We'll begin today's walk at the Navarro Street Bridge and head south to Houston Street to the beginning of the popular Paseo del Rio loop through downtown.
The Navarro Street bridge is decorated with tile mosaics and is one of a series of pretty bridges crossing the river.
A stone arch marks the steps up to Navarro Street
The nearby bench is another example of faux bois art along the River Walk.
A creative mosaic bench is placed in front of the Southwest School of Art, and says in Latin "art is long, life is short". The nearby Central Library is a good side trip too. The entry plaza and outdoor spaces are undergoing renovation this year so I'll save those for a future post.
There are a number of mosaic installations on this section of the River Walk. Here's a selection of favorites seen along the way.
This mosaic cleverly disguises a pipe hatch cover.
Rosemary blooms on a sunny wall. I'd love to do this somewhere in my yard.
Augusta Street crosses on an old iron bridge, one of two still in use downtown. I love the terracotta color with all the surrounding green.
A park occupies this sweeping river bend.
St. Mary's Street bridge fits right in with the beauty of this section of the river.
This map of the River Walk in mosaic tile is along the wall under the St. Mary's Street bridge. It is a continuous work but I needed three photos to get it all in. There's not much room to back up without falling in the river so most photos are close range. On the right in the photo is the Museum Reach section where our tour began last year. We are currently in the middle panel headed toward the the Alamo in the center. Over to the left is the Mission Reach and the San Antonio Missions National Historical Park which is our eventual destination.
More views of trees and green along the river.
Approaching Soledad Street another faux bois bench appears.
Tête-à-tête in faux bois right on the river and quite romantic.
Ricki of Sprig to Twig commented on my last post that the River Walk gives our city a European look and I can certainly see why with scenes like these.
A tiny restaurant balcony on the river would be found in many European cities.
Downtown buildings are a mix of old and new such as this 1960s stair tower and tile inset on a city parking garage near the Pecan Street bridge.
As we enter the busier section downtown we see huge waterfall fountains at the Embassy Suites Hotel. The fountain as viewed through three stone arches which are about ten feet high.
More mix of old and new, the facade on this building along Houston Street was preserved as an entrance to the new office building behind it.
The mosaic columns featured on the Houston Street bridge are a favorite of mine. I'll save the detail on those for my next post because this is our turnaround for today. At this point the River Walk can get confusing because the Paseo del Rio loops through downtown while the river bypass continues straight ahead where the loop will reconnect near Durango/Chavez Street.

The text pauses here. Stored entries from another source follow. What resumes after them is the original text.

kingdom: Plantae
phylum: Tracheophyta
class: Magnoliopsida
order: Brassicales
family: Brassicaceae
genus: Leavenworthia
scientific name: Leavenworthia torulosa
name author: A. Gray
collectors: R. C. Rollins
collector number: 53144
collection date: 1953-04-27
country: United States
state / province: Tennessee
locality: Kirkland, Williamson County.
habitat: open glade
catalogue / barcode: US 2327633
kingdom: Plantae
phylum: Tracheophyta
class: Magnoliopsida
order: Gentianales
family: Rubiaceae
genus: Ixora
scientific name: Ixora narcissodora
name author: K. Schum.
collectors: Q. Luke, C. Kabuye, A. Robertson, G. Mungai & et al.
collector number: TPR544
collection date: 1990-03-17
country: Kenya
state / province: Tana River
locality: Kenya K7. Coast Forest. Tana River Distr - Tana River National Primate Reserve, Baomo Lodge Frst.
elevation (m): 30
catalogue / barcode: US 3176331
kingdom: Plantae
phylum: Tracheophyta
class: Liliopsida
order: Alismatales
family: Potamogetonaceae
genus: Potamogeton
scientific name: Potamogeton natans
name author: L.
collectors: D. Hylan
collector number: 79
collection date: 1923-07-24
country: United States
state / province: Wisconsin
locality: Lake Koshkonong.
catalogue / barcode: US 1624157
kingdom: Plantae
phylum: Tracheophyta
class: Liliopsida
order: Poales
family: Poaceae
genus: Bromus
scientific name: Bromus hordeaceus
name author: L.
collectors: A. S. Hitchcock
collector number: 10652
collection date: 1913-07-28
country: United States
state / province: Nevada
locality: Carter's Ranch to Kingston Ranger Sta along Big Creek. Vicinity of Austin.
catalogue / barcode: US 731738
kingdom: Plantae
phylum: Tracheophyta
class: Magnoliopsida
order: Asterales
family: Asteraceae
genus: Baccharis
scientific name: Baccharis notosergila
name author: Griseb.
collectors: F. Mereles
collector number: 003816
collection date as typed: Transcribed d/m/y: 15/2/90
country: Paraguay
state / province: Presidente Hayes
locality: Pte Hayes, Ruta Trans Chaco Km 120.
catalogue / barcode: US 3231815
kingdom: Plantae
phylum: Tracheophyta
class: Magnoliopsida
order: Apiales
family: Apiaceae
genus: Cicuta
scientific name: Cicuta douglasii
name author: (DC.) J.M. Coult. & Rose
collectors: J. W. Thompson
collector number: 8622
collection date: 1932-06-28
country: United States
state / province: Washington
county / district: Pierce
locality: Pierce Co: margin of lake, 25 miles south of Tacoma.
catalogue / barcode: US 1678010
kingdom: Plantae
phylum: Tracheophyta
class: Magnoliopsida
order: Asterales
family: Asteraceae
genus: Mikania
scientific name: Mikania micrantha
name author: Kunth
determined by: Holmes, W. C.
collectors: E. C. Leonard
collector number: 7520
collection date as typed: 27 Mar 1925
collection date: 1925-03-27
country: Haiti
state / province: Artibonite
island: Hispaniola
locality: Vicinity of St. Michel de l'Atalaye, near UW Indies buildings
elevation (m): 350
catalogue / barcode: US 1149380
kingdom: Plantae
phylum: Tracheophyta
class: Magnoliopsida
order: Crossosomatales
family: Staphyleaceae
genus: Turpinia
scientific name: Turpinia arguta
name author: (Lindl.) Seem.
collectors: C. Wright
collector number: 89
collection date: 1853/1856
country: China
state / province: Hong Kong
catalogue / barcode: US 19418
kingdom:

Now headed back north, we wave to the police officer keeping this area safe for walking. There are also foot patrols and plenty of tour boats going by to keep an eye on things.
Star of Texas hibiscus bloom, we do love our stars here in Texas.
Another restaurant balcony, I liked the plants suspended from the wall.
How do they get the boats in the water? Here's one option.
More of that tropical ambiance
The tour barges like this one will pick you up at designated hotels to begin your tour or you can catch the Rio Taxi marked with checkered flags on the back.
We are now back where we began north of Navarro Street, which concludes our walk for today. I'll continue walking and posting more this spring.
I've had some questions from readers about distances and public transportation for visitors to the city. This segment was about one-half mile/800 meters one way and the previous post from Brooklyn Avenue to Navarro Street covered about the same distance. I walked these two on the same day and divided the posts to make them easier to read. Taken together they give a good view of the transition from the new to the old segments of the River Walk north of downtown.
Navarro Street is about one mile/1600 meters from the Alamo so visitors staying downtown would need to plan at least a two-mile round trip. In addition to the Rio Taxi, the VIA bus system has a downtown bus called the VIA Streetcar which will bring you out to this area of the River Walk. There's also public transportation available for many of the popular attractions outside of downtown. Information and day passes are available online and at information kiosks throughout the tourist areas.
I am enjoying this project immensely and look forward to exploring the areas that are new to me south of town.